It was the dawn of Christmas eve, and poor Snugglebear was not with Cuddlefish. Although he would have had it another way if he could, the grasp of his employer had him in their clutches for the next eight hours.


Fighting it was out of question, so the best thing was to carry on with the time that they had. Preparations were necessary that night, for dinner with the entire fishy family was soon upon them. How ironic, though, that picking up Cuddlefish's older Sisterfish was in the vicinity of Snugglebear's workplace.


The hours that were given to Snugglebear made it very hard for him to make it to dinner on time with the fishes. For the meantime though, Snugglebears workplace provided him with an all-you-can-take buffet of the days leftover spoils. Whatever he could get a hold of and bring home, he did his best to make it happen. Of course, not without getting a bite first.

A hungry bear at a dinner with a family of fishes can be quite nerve racking.

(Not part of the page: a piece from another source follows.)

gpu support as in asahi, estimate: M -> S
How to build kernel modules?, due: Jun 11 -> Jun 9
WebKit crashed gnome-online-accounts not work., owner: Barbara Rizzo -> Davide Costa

Today's ALOD is a prime example of why you shouldn't make a website about your relationship, especially if you are a 20-something retarded manchild. The entire site illustrates what I believe is a desperate, yet totally infatuated human being's dates with what I am assuming is another human being. They could both be stuffed animals. I am not sure. What I am sure of, is that putting your "Dating Budget" up online for the world to see is the best way to show bad your dating life really is. Especially when you preface it with "And to avoid Cuddlefish abusing the fund, one redemption is allowed per week.", followed by an elaborate chart detailing its score system.